After reading MamaT's
hilarious post about taking her kids to get their photos taken for Christmas cards, I was inspired (or really too lazy to think up anything new) and dug around in my pile of old postings to my online mommies group that predated me having a blog to find my story of taking Leah and Rachel to get their pictures taken at Wal-Mart. This was probably late spring 2004 -- Leah was about 4 and a half and Rae was just past 2 years old.
Enjoy.
_____________________
Well, Friday night I took the girls to get their pictures taken. "Do you want me to come?" said Dean. "No," I replied, "I can handle it". EEEEHHH, or however you spell the noise made by one of those loud annoying buzzers that signals when you're wrong. And I was wrong.
As usual, I waited until the last minute. The girls had received some beautiful summer clothes as presents at Easter, and I wanted to commit them to film before Leah and Rachel wore them and got them dirty and lived-in-looking. Oh, and I'm taking the girls home to Windsor in 10 days for a family visit, and I want to pack the clothes, so I had to get the photos taken sooner rather than later.
So I called up the Wal-Mart Portrait studio and tried to book a weekend morning appointment. Yeah, I could get one. IN SEPTEMBER. So, I think a minute and arrange for 6 p.m on Friday night. It'll be OK, I reassure myself, I'll pick them up from daycare, get them changed, fix their hair, bribe them to be good by promising McDonalds after the sitting, and it'll all be just peachy.
It starts out according to plan. I pick the girls up and we go home to change. I want Rae's hair to look really curly in the picture, so I spritz her hair with a spray bottle of water. I brush Leah's hair and off we go. It's cold, so I put pants on them under their summer skirts.
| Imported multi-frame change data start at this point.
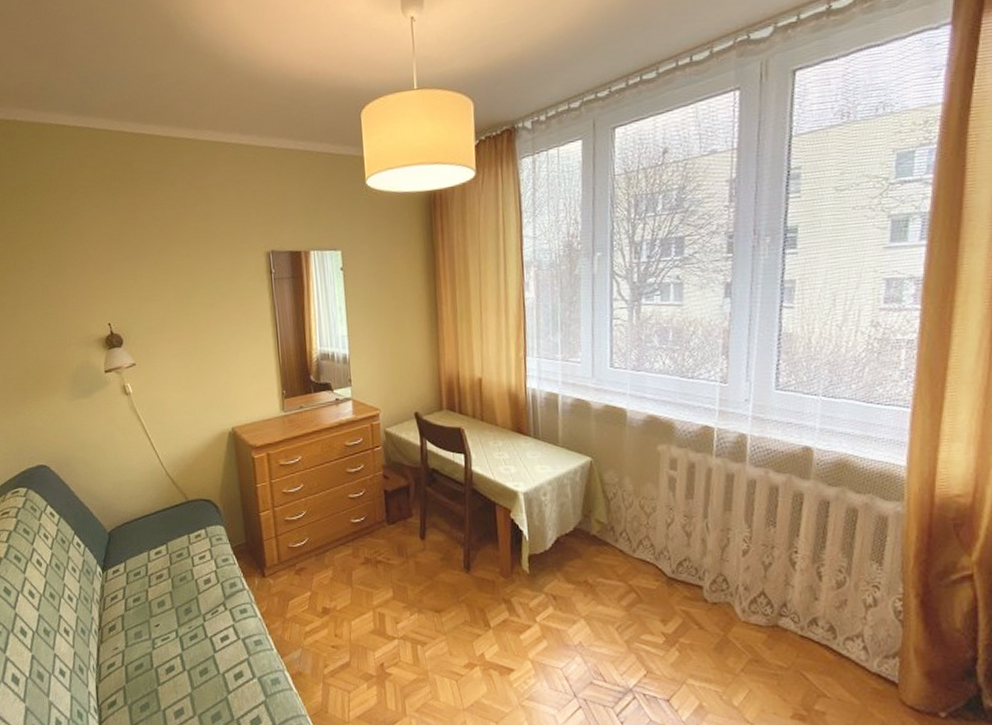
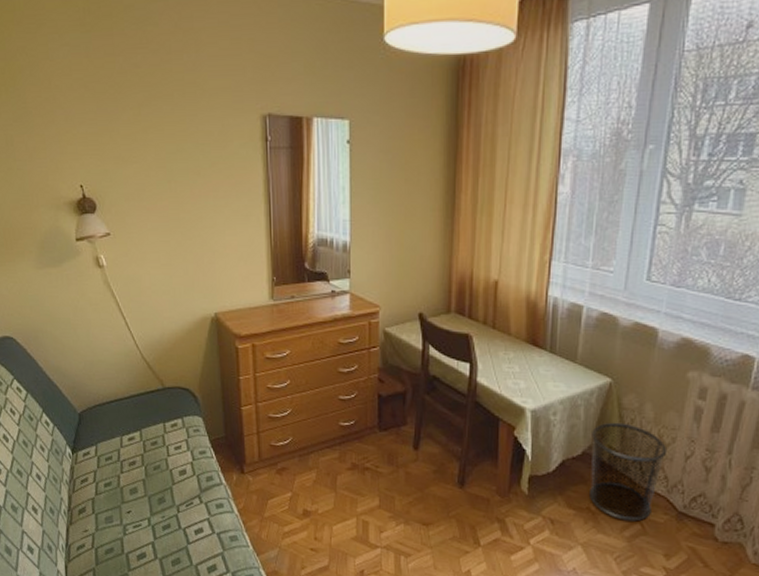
waste bin: none [580,497,650,590] -> present [590,422,668,522]

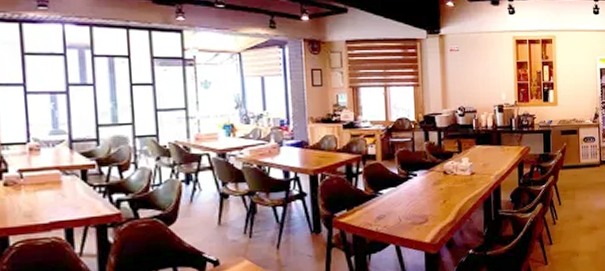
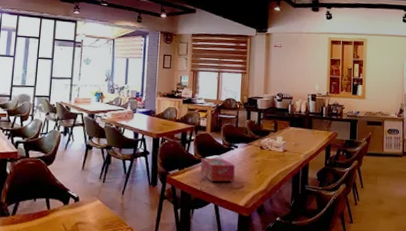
tissue box: none [373,190,416,220] -> present [200,157,235,182]

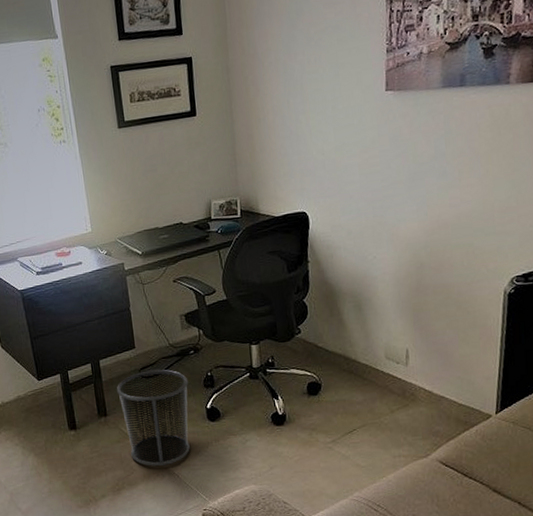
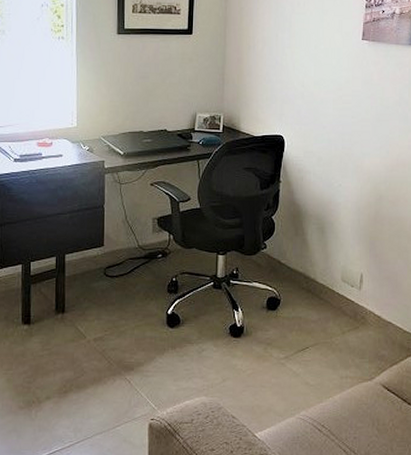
waste bin: present [116,369,190,466] -> none [78,270,153,369]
We get to the studio 5 minutes early, and then the fun begins. The studio is at the back of the store, near the fabric and craft section. Rachel takes off her pants and is sitting like an angel. I turn my back for one second to help Leah, and Rachel's off like NASCAR driver, running giggling and screaming out into the store. I take off after her, yelling to Leah to stay put, and manage to grab Rae by the arm after chasing her through the fabric section. I pick her up, call her a monkey and take her back.
The photographer, Shauna, has no idea what she's in for. The deal is that you pay $5 for your initial package, but they take another 6 pix and charge you the earth for various sized copies of them. Well, it takes 6 times to get a decent picture of both of them together where Leah has a) her eyes open and b) a nice smile not a grimace; and Rachel isn't a) frowning, b) flashing her pull-up, c) flashing her whole bare midsection by pulling up her dress, d) trying to lunge off the platform to get at the toy the photographer is using to get her attention, e) trying to remove the backdrop from its holder at the back of the platform, or f) trying to pull Leah's hair. But we get that decent first picture. Barely.
Now Shauna tries to get an additional 6 pix so nice that I will have no choice but to shell out $60 (which I'm entirely planning on doing, by the way) when she hits the hard concrete wall of Rachel's Unwillingness to Co-operate (or, as we've acronymed it at home due to the frequency of its occurence: 'the RUC').
Shauna is squeezing squeaky toys and making faces, and I'm sitting beside the platform on my mandated parent's stool, promising her candy, french fries, ponies and trips to Disney World and threatening her with no TV unless she sits still and smiles nicely, but to no avail. She pulls her dress up, she tries to jump off the platform, she frowns, she yells, etc., etc. I can see Shauna's composure start to crack as bad picture after bad picture comes up on the viewing screen. We take a couple of Leah, but she has this weird smile on her face that looks like a chipmunk with full cheeks.
Now, time is passing and Shauna finally says, "Look, I have to take 6 pictures, let's just keep the next 4". And so we do. So, when it's time to look at the digital versions and do my ordering, (after I chase after Rae again, barefoot this time, into the Fabric section and retrieve her) the only picture that's good enough to order is the original 'package' shot. It's the first time I've ever gone to Wal-Mart and only paid for the initial package.
My $5.70 pictures will be ready in 3 weeks. I think Shauna might have recovered her sanity by then.
Oh and a post-script to this story. Later that evening, Rachel comes out of the kitchen rubbing her hair. It's wet. "What are you doing?" I ask. "Fix hair", she said. It smelled chemical-y. Dope that I am, I left the spray bottle of carpet cleaner on the counter. She remembered me using the spray bottle of water on her hair earlier, and wanted to do it too. Into the bath she went. Sigh.